Reproduce the records word for word, starting at the line that contains "Motor Vehicle Theft" and ending with the final line of the records. Omit the pictures from your answer.

Segment Start: Supplied data

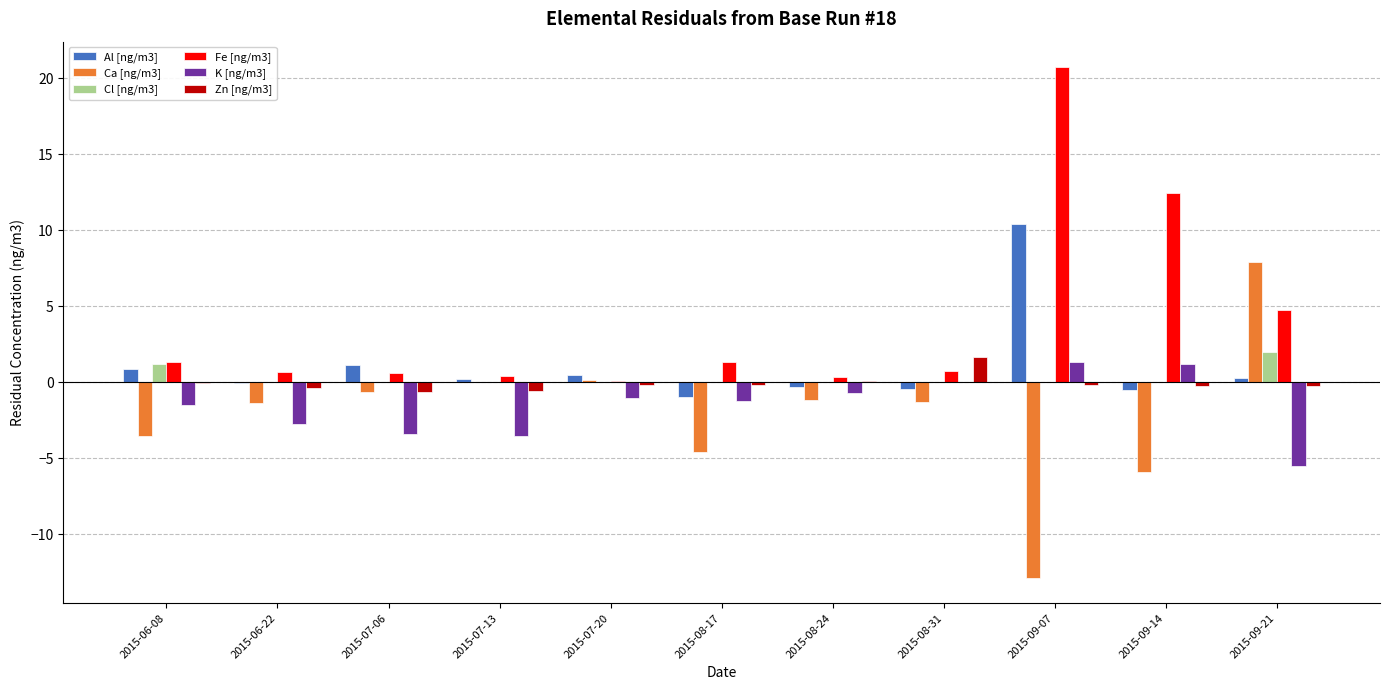

What is the total value across all series at 2015-06-22?

-3.8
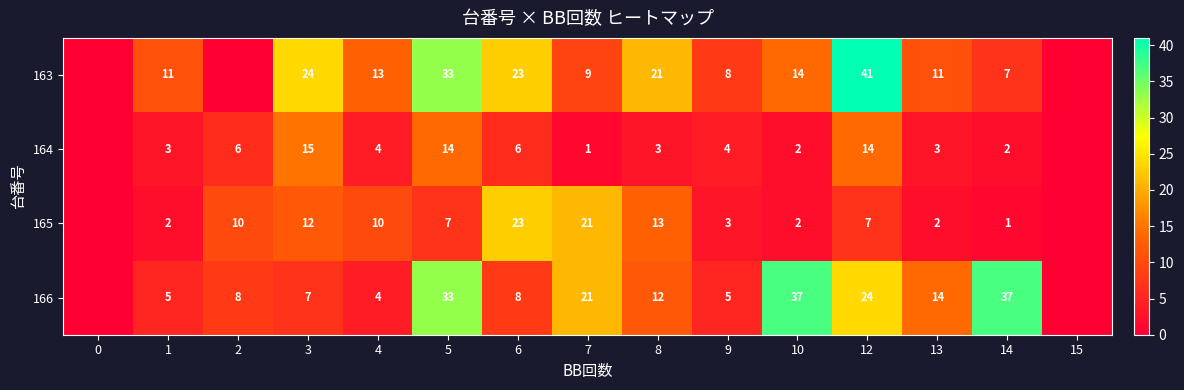

What is the difference between the highest and lowest values at 6?

17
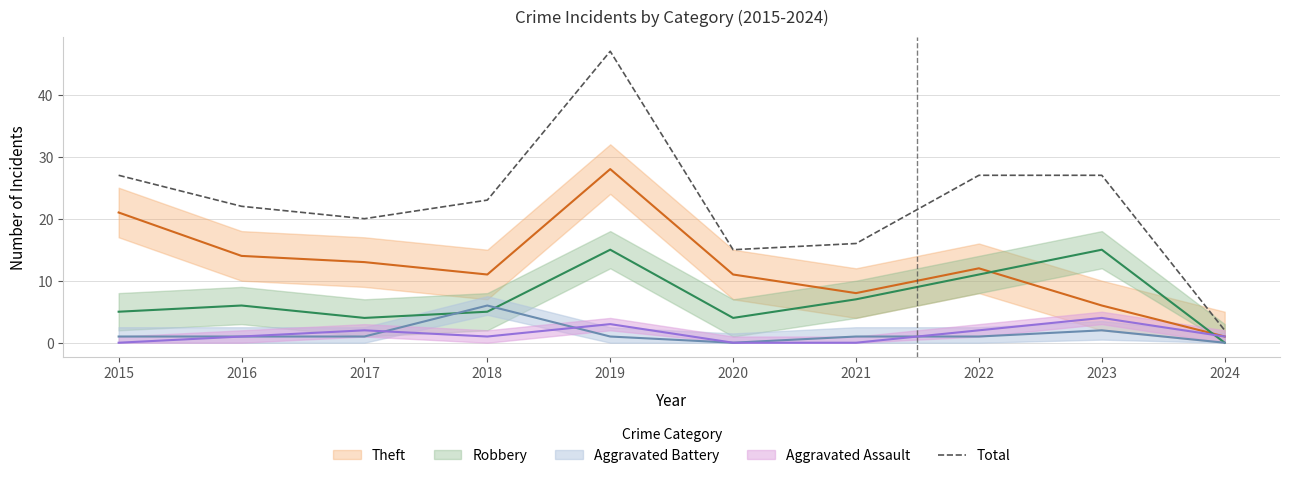

How many points are higher than both their immediate neighbors (excluding endpoints)?

1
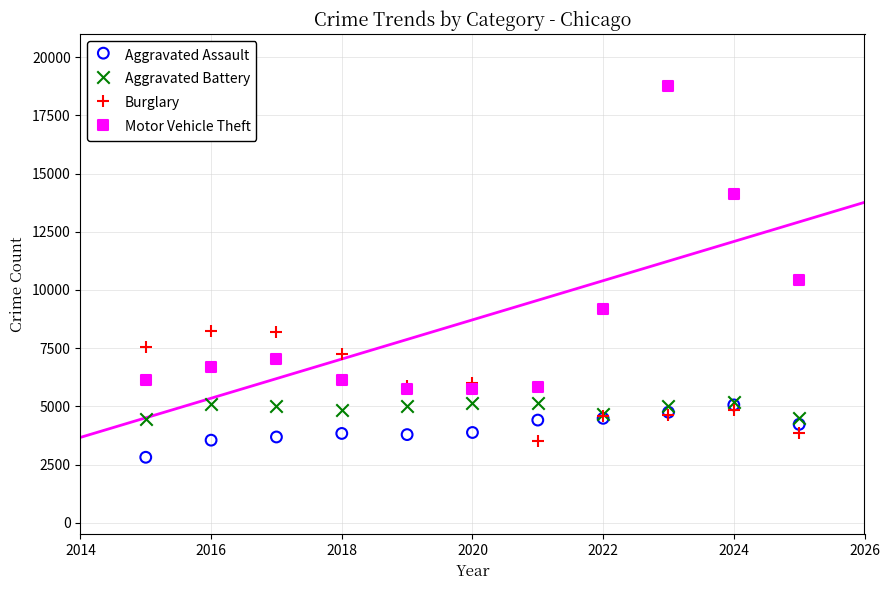

Which series has the widest spread of Y values?

Motor Vehicle Theft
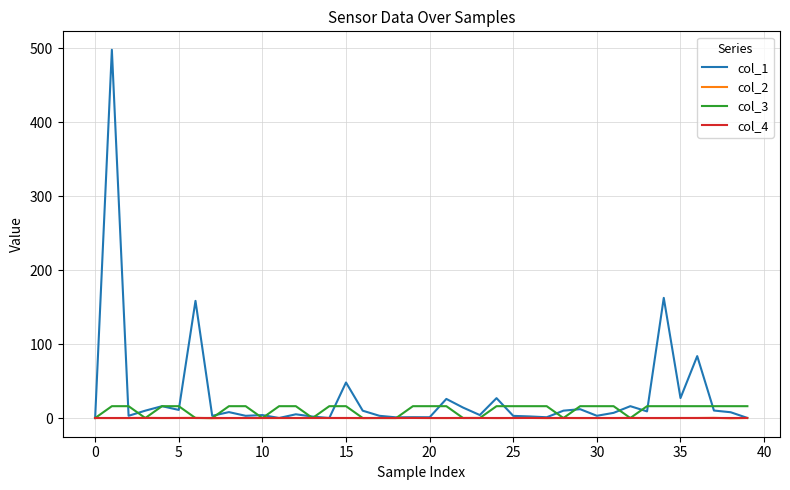

Which series has the largest range (max minus min)?

col_1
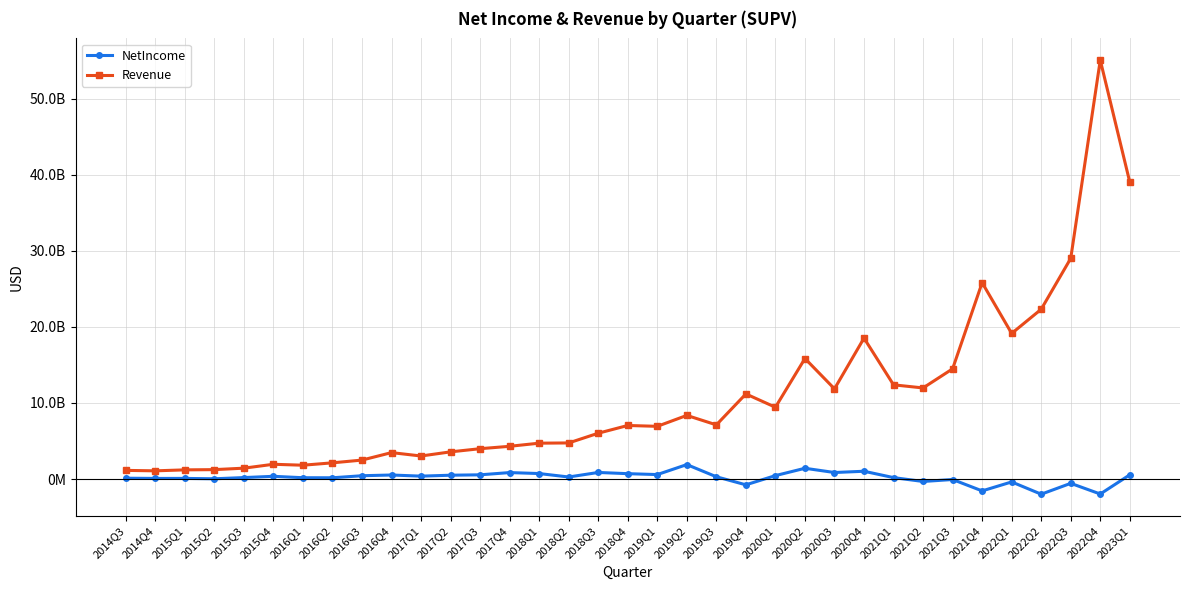

What are all the series names shown in the legend?

NetIncome, Revenue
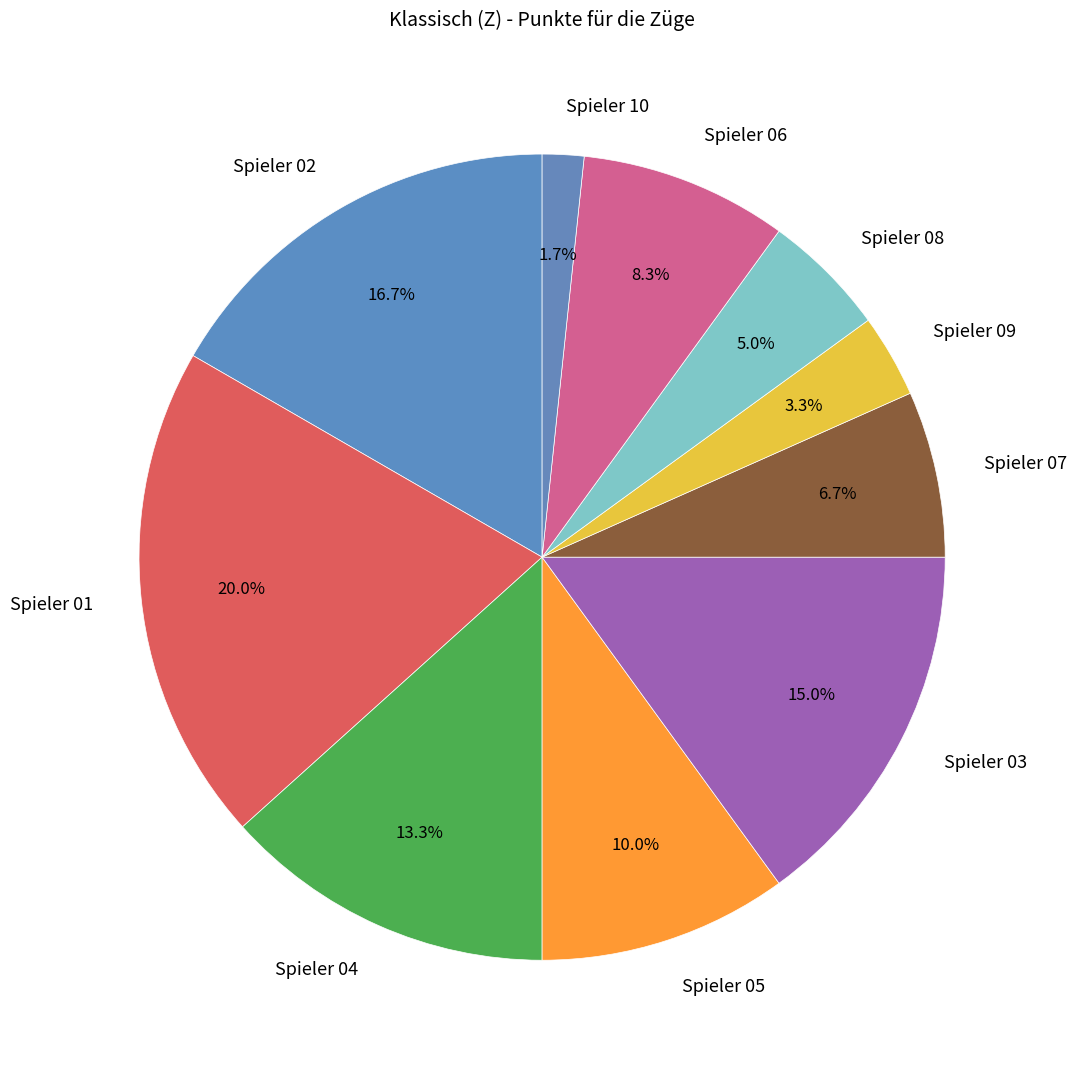

How many slices are in this pie chart?

10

Segment End: Supplied data

# [Solution to the problem]
Motor Vehicle Theft

Which series has the largest range (max minus min)?

col_1

What are all the series names shown in the legend?

NetIncome, Revenue

How many slices are in this pie chart?

10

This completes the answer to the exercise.